There is a big panic about the recent failures of Lehman Brothers, and the bail out of Freddie Mac and Fannie Mae, and lastly about the bail out of AIG.  

I find that very few people in the media have the first clue as to what is going on (not to mention politicians and the ordinary people).  One pundit, who I have criticized in past writings, was almost in tears because the government did not foresee the crisis coming and protect us from it.  But it was that very government, in the persona of the Federal Reserve Bank, that brought on the crisis in the first place, by its never-ending creation of money and credit.  

When the Fed creates credit out of nothing, which banks suck up like there is no tomorrow, it gives banks more money to lend out and make a profit without any additional saving.  This drives interest rates down, and also reduces credit requirements.  If the banks do not reduce the requirements for getting a loan, they will not be able to lend out all the extra money, and money sitting on the books is not earning interest from borrowers.  So, loans are granted to folks who might not be able to pay them back.

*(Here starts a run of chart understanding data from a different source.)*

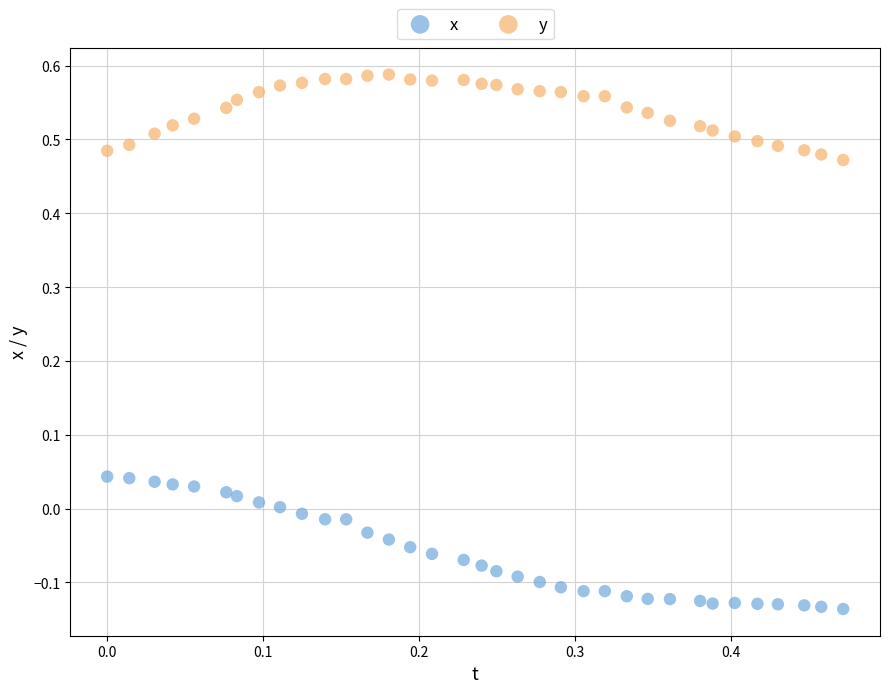

Across all data points, what is the range of Y values (max minus min)?

0.7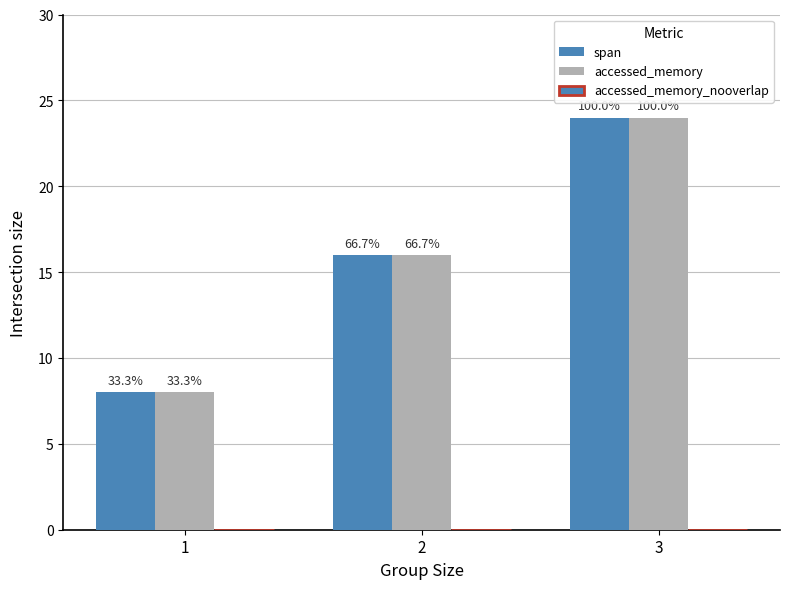

What is the average value of the span series?

16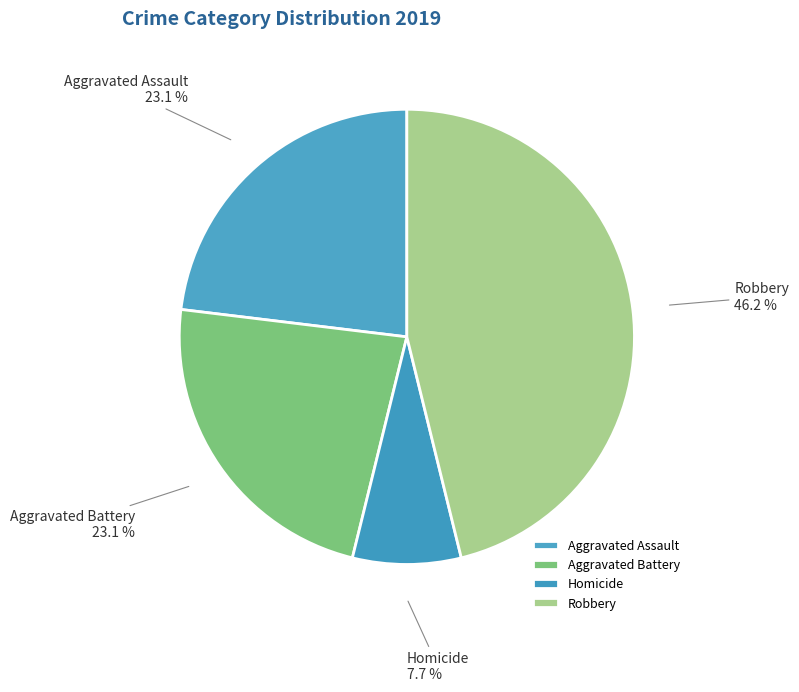

Does any single category account for the majority?

No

Now the Federal Reserve has come up with $85 billion to lend to AIG, obviously created out of nothing as usual, in return for an 80% equity stake in the company.  This means that the Fed is now the owner of AIG.  I remember that the very definition of socialism was that the government owns the means of production.  Gee!

Now comes “moral hazard.”  In economics, moral hazard occurs when one tries to prevent something in a way that actually encourages the very behavior one wants to discourage.  Normally, banks which make a lot of bad loans will go out of business when people begin to default on those loans.  The possibility of widespread non-payment is an incentive not to make those loans.  But if someone, like the government for instance, promises or even demonstrates, that it will save a company if the ill-considered loans fail, the company now has an incentive to continue to take the risk of making bad loans.  Government bail outs will only encourage the situation.

Lastly, the pouring of vast amounts of money into the economy by the credit creation of the Fed to bail out the companies will further reduce your purchasing power by watering down the value of the dollar more than it has been.

It should be pointed out that neither presidential candidate is saying anything like this.  Why do so many people think that the president is our savior?  The president does not have the power to control this because the Federal Reserve operates independently of the elected officials.  I am not recommending that the elected officials control the Fed.  I think we have enough evidence that they would not be able or willing to do this—remember our national debt plus unfunded mandates to the tune of $55 trillion?  The only solution is to get rid of the Federal Reserve Bank!